Scientists question electronic voting

Bill Stewart bill.stewart at pobox.com
Fri Mar 7 18:16:41 EST 2003


At 01:33 PM 03/07/2003 -0800, Ed Gerck wrote:
>David Howe wrote:
> > This may be the case in france - but in england, every vote slip has a
> > unique number which is recorded against the voter id number on the
> > original voter card. any given vote *can* be traced back to the voter
> > that used it.
>
>This is true in the UK, but legal authorization is required to do so.

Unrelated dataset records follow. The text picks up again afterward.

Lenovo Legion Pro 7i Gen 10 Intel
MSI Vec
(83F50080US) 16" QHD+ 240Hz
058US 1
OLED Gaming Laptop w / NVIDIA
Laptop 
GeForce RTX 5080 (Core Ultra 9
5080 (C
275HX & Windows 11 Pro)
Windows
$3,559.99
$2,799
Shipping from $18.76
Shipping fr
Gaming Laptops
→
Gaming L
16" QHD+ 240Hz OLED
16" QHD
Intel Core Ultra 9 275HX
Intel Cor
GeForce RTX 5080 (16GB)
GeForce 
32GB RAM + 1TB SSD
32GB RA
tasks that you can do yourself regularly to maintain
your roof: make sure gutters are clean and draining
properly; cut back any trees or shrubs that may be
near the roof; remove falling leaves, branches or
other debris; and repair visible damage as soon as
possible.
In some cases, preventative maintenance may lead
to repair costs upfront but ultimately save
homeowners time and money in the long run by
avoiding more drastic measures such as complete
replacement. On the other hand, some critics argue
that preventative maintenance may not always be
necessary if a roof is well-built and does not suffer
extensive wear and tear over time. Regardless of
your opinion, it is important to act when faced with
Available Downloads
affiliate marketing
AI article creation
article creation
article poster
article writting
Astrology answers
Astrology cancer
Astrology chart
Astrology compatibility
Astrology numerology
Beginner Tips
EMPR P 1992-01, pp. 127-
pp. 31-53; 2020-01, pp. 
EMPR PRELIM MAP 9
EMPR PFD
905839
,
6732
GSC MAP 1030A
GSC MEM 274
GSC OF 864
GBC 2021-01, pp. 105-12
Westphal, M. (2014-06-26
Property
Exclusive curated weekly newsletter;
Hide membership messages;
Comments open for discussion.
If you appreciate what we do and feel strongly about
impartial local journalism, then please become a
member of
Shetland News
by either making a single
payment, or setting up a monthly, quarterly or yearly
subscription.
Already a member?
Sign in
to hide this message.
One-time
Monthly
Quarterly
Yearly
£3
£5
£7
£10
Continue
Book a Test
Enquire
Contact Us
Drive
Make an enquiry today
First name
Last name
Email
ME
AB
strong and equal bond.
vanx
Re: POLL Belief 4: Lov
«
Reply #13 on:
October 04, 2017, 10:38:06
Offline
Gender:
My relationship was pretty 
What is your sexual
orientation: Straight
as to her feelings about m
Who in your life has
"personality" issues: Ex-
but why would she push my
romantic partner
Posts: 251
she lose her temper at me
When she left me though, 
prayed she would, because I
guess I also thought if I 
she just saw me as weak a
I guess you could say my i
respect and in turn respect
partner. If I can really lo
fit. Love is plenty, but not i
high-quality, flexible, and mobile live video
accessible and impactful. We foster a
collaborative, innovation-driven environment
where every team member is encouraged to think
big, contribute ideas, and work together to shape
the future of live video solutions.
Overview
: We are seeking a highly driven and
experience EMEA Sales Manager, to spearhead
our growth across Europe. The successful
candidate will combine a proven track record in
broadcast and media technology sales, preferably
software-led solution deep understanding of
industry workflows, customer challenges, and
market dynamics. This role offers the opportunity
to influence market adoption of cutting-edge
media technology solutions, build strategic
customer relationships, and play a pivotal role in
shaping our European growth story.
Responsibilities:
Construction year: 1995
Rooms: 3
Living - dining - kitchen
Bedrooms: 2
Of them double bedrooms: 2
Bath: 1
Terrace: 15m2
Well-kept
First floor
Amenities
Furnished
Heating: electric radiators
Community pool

No, legal authorization is only required to do so _legally_.
We're talking about different threat models here,
since we're talking about stuffing ballot-boxes and bribing people -
what does it take to get the information without getting caught?
Can it be traced in real time, or after the fact, or both,
and how much is the voter's cooperation required?
How long is the data stored after the election?
(For instance, if the election isn't close enough to be contested
within N days, do they burn all the ballots?)

The two usual scenarios are
- Real-time: "Thank you for your receipt, here's your bottle of whiskey,
         and the Democratic Party invites you to vote again this afternoon!"
- Later: "Mr. Smith, we've been auditing the ballots and we see that
         you voted for Emmanuel Goldstein.  We're taking you in for therapy."